Prioritizing Taxpayers Over Migrants Assemblyman Slater Votes Against State Budget

Prioritizing Taxpayers Over Migrants: Assemblyman Slater Votes Against State Budget

“New York Democrats’ multibillion-dollar allocation to pay for a migrant crisis fueled by the state’s sanctuary policies exceeds approved investments in critical areas such as childcare, mental health services, increased aid to public schools, state road repairs, and support for overworked New Yorkers.”

This mismatch demonstrates the backwardness of favoring migrants over the interests of our taxpayers and communities. “It is unacceptable and an embarrassment for our state Legislature to prioritize illegal immigrants over hardworking taxpayers,” said Assemblyman Matt Slater, who voted against the enacted NY State budget.

Slater wrote the following comments about the adopted budget and the process.

“Since Democrats assumed control of both houses of the legislature and the Governor’s Office, New York State has boosted expenditure by $74 billion in the last six years. Meanwhile, our state has led the nation in outmigration, with the highest taxes and the poorest economic outlook of any of the 50 states. The 2024-2025 budget provided an opportunity to reassess and correct direction, but it was unfortunately business as usual.

While Governor Hochul has been traveling around the state performing victory laps before the budget was even passed, she has avoided discussing property tax relief. That’s because there is no attempt in this massive and far-reaching spending proposal to provide property tax relief to an overworked and overtaxed state. So, while Governor Hochul is giving out high fives, she is actually giving taxpayers more of the same: the nation’s highest taxes and the worst economic prospects. At the very least, U-Haul will be delighted.

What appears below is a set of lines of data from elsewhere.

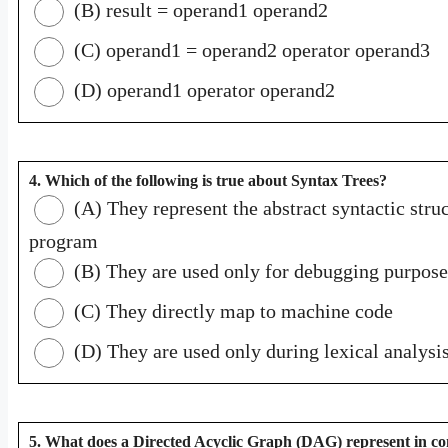
(B) result = operand1 operand2
(C) operand1 = operand2 operator operand3
(D) operand1 operator operand2
4. Which of the following is true about Syntax Trees?
(A) They represent the abstract syntactic struc
program
(B) They are used only for debugging purpose
(C) They directly map to machine code
(D) They are used only during lexical analysi
5. What does a Directed Acyclic Graph (DAG) represent in co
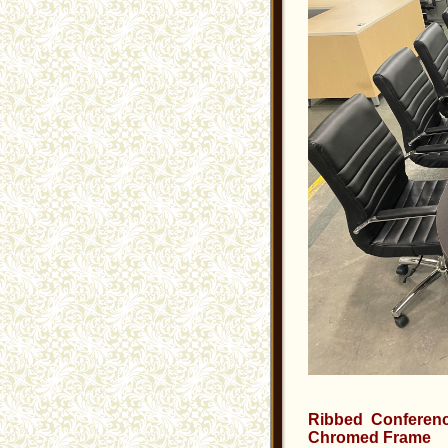
Ribbed Conferenc
Chromed Frame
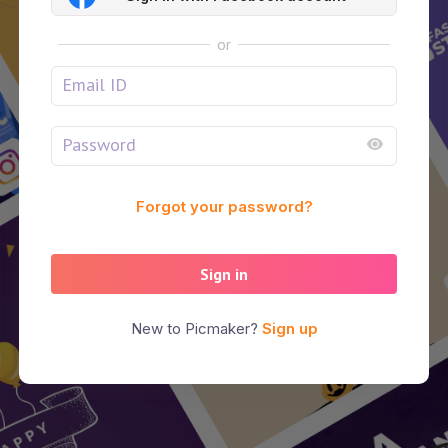
or
Forgot your password?
Sign in
New to Picmaker?
Sign up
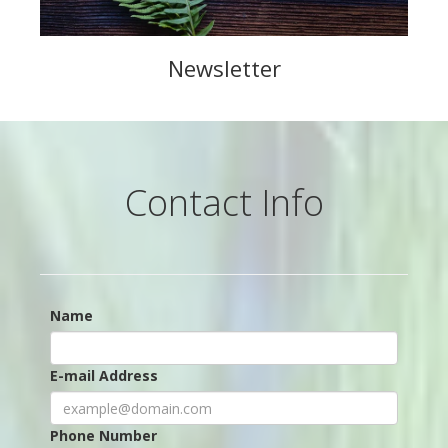
Newsletter
Contact Info
Name
E-mail Address
Phone Number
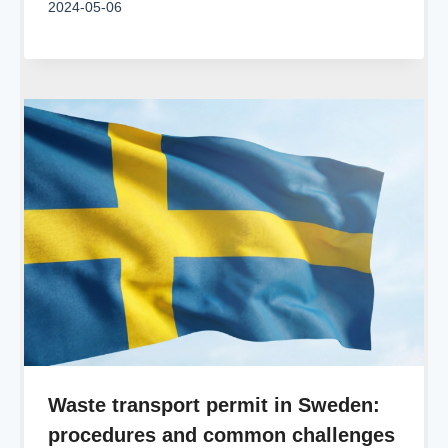
2024-05-06
Waste transport permit in Sweden:
procedures and common challenges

As New Yorkers prepare to leave for surrounding states, illegal immigrants will continue to be enticed to come in, thanks in large part to the continued sanctuary state policies, which are now being supported by New York taxpayers. In this year’s budget, New York Democrats provided a $2.4 billion gift to pay for the ongoing migrant issue caused by the state’s sanctuary policies.

Based on the argument I had on the Assembly floor, our colleagues on the other side of the aisle have no idea how much we have already spent, expect to spend, or how many migrants are already receiving taxpayer-funded services. However, one thing is clear: this budget spends more on services for illegal immigrants than on childcare, mental health services, or badly needed state road repairs.

When it comes to our state roadways, my office hears more about the bad state of our infrastructure than any other topic, and for good reason. Earlier this year, I led a bipartisan alliance of Hudson Valley state lawmakers to demand that $400 million be allocated to state highways in this year’s budget.

Despite overwhelming statistics (the Hudson Valley has the worst state roads in New York), advocacy from building and trades unions, and a bipartisan coalition, Governor Hochul refused to authorize this vitally needed provision. So, if you encounter a pothole on a state road, call Governor Hochul and thank her (518-474-8390).

Despite these conspicuous omissions and disappointments, this year’s budget has several constructive measures. I was relieved to see foundation money fully restored for our public schools, as well as to escape Governor Hochul’s proposed cuts to the Consolidated Local Street and Highway Improvement Program, which our towns and villages rely on to pave local roads. The flat allocation is better than a cut, but it fails to address rising construction costs, forcing our Highway Superintendents to do more with less.

I was also thrilled to see Democrats finally take action on public safety. While I would have liked to see all of their pro-criminal policies reversed, there were some little improvements that acknowledge the true state of affairs in communities across our state.

Enhancing punishments for crimes against shop workers, establishing more judicial safeguards, and broadening hate crime offenses are all positive steps forward, but there is still much more that can be done to increase public safety. Of course, despite three police officers being slain in the line of duty in the previous month, nothing has been done to improve protections for our law enforcement officers.

Another notable achievement is the crackdown on illegal cannabis sales. This is another issue on which I collaborated with a bipartisan coalition in the Assembly, and I am pleased to see both of our proposals approved in the final budget, which will strengthen the Office of Cannabis Management’s enforcement authority in combating the thousands of unlicensed businesses that sell cannabis illegally. The new measures will suspend the corresponding state licenses to sell lotteries, cigarettes, and alcohol, as well as finally allowing local law enforcement to operate in accordance with local laws that our municipalities will be free to enact.

Looking ahead, I will continue to work with my colleagues to pass common-sense changes that address New York’s affordability issue, improve public safety, and offer everyone a chance to thrive,” Slater said.